## EXERCISE BRIEF:
Extract the lines from the one containing "right shoulder: (841, 259, -21)" up to and including the one containing "left hip: (940, 397, 0)", reproducing them verbatim.

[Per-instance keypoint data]
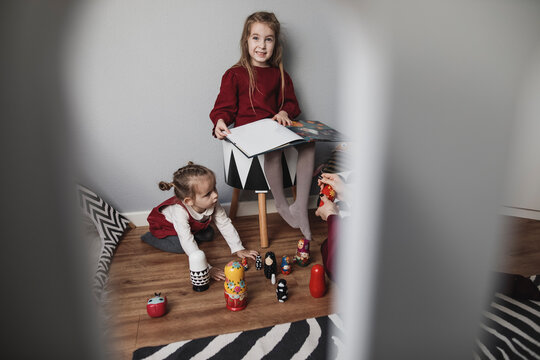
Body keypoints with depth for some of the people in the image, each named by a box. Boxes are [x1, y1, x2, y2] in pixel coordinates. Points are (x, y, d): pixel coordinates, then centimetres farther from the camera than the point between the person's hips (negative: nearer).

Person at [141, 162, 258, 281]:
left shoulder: (212, 204, -32)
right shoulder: (180, 211, -47)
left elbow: (225, 224, -19)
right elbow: (188, 244, -49)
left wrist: (238, 249, -21)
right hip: (163, 224, -5)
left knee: (208, 235, -7)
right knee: (180, 247, -23)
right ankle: (150, 237, 0)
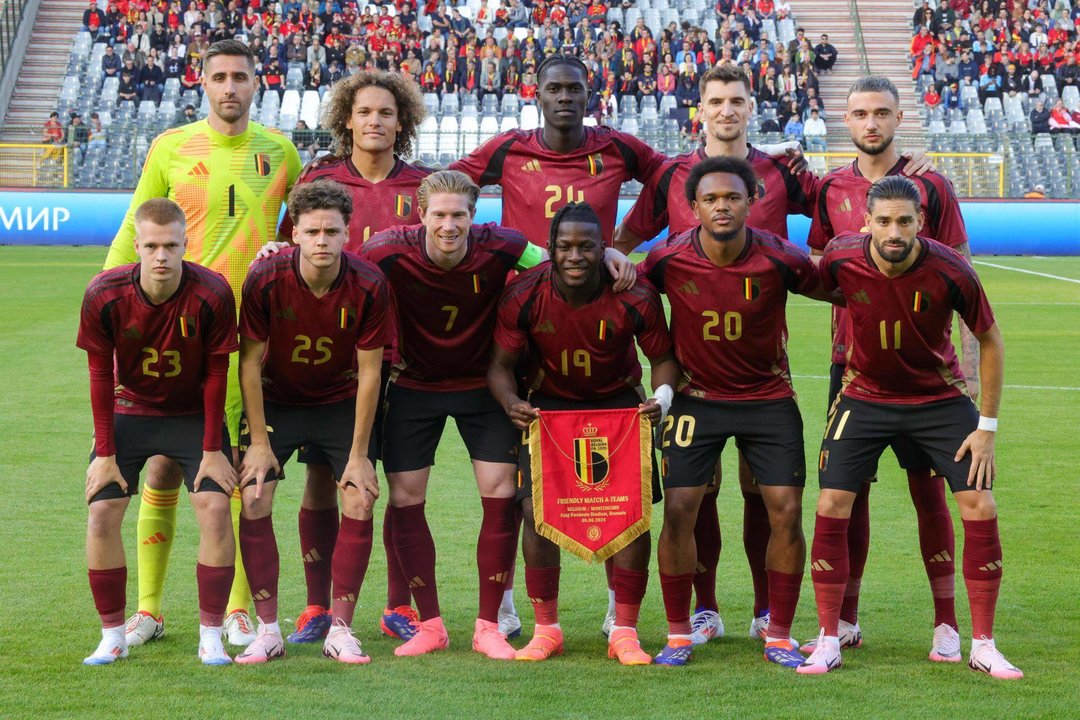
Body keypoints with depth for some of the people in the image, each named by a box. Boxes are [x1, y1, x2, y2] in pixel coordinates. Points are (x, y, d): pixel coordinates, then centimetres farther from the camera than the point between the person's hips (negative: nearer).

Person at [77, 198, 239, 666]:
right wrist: (105, 453, -10)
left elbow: (216, 374, -12)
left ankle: (211, 636, -2)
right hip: (128, 411, 1)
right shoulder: (104, 295, -21)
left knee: (215, 508, -15)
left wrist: (212, 450, -11)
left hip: (192, 414, -1)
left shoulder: (212, 295, -24)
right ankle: (113, 636, 4)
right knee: (102, 512, -10)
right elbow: (100, 376, -10)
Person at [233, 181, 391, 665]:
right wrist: (259, 441, -12)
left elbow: (369, 371, -14)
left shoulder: (369, 286, -22)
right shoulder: (265, 280, -24)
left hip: (341, 401, 1)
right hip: (275, 399, 0)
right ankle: (268, 631, -2)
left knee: (359, 502, -11)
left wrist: (359, 454, -13)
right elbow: (250, 361, -13)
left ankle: (339, 629, 0)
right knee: (254, 501, -12)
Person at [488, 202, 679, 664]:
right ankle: (545, 629, 4)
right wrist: (511, 403, -31)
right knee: (537, 508, -12)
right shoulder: (524, 296, -21)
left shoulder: (636, 297, -22)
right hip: (550, 404, 0)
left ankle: (625, 632, 3)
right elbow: (500, 363, -11)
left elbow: (663, 356, -9)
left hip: (619, 403, 0)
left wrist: (662, 397, -29)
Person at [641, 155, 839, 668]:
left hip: (769, 398, 0)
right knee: (678, 510, -8)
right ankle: (678, 635, 7)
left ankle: (779, 637, 9)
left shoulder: (780, 259, -16)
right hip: (697, 397, 0)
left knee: (786, 510, -6)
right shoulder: (669, 260, -15)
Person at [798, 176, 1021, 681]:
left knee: (981, 507, -8)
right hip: (865, 396, 1)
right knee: (831, 507, -8)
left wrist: (987, 427, -9)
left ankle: (983, 646, 5)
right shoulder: (841, 259, -21)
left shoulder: (950, 271, -23)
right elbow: (815, 285, 6)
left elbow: (990, 341, -9)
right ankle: (828, 642, 5)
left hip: (940, 397, 0)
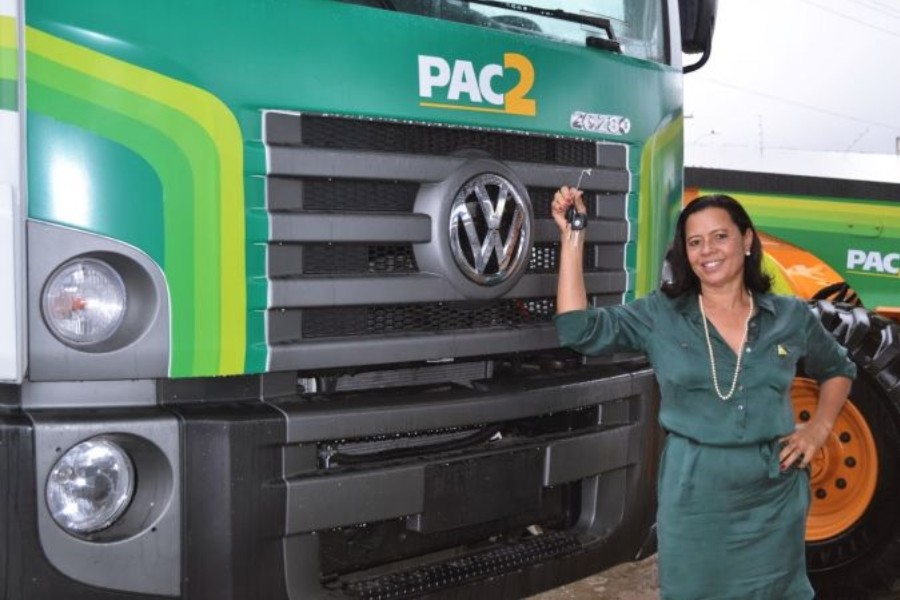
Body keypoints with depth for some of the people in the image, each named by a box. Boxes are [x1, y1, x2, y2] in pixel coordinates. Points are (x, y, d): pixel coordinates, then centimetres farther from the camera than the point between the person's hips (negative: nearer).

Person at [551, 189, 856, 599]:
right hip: (693, 493, -1)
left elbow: (838, 371, 20)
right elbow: (578, 329, -14)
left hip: (775, 493, 2)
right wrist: (572, 238, -16)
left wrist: (819, 428, 3)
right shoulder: (660, 315, -3)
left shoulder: (791, 316, 3)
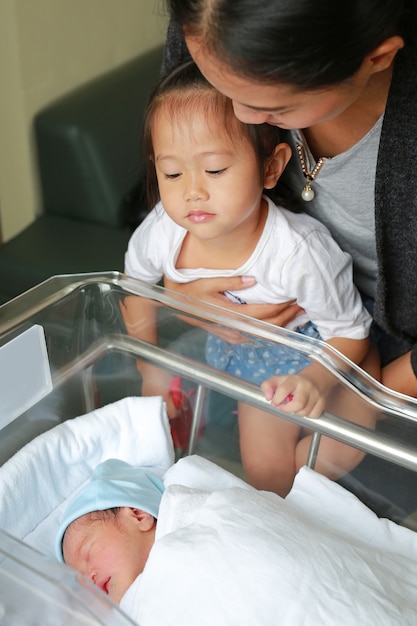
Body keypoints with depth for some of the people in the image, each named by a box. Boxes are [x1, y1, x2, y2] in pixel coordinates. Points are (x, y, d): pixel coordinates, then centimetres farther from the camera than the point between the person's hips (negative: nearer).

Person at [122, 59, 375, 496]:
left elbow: (351, 332, -22)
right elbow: (136, 281, -2)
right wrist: (150, 367, 4)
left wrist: (315, 381, -42)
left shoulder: (299, 252, -39)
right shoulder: (161, 231, -28)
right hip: (227, 342, 3)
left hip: (301, 352, -3)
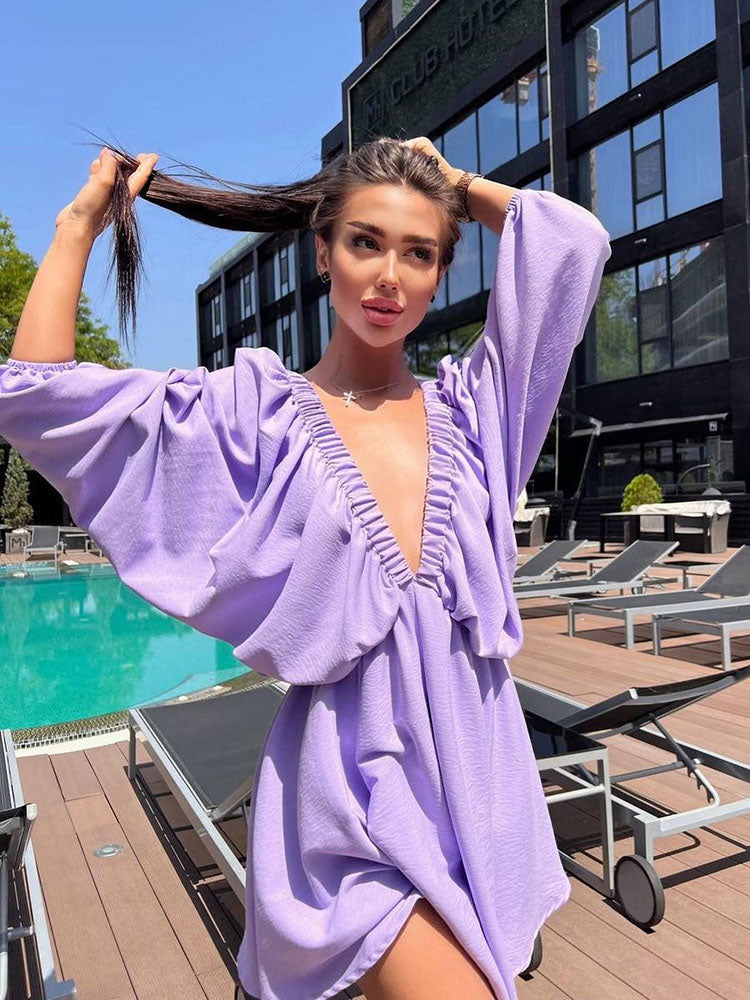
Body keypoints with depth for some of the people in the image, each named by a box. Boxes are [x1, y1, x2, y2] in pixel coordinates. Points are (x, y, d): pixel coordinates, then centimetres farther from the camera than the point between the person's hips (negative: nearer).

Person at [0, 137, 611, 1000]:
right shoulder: (259, 413, -4)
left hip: (478, 753, 5)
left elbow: (577, 239, 4)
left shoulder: (466, 403, 4)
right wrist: (81, 224, 1)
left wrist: (451, 178, 10)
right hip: (353, 771, -4)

## EXERCISE ANSWER:
right shoulder: (841, 259, -21)
left shoulder: (950, 271, -23)
right elbow: (815, 285, 6)
left elbow: (990, 341, -9)
right ankle: (828, 642, 5)
left hip: (940, 397, 0)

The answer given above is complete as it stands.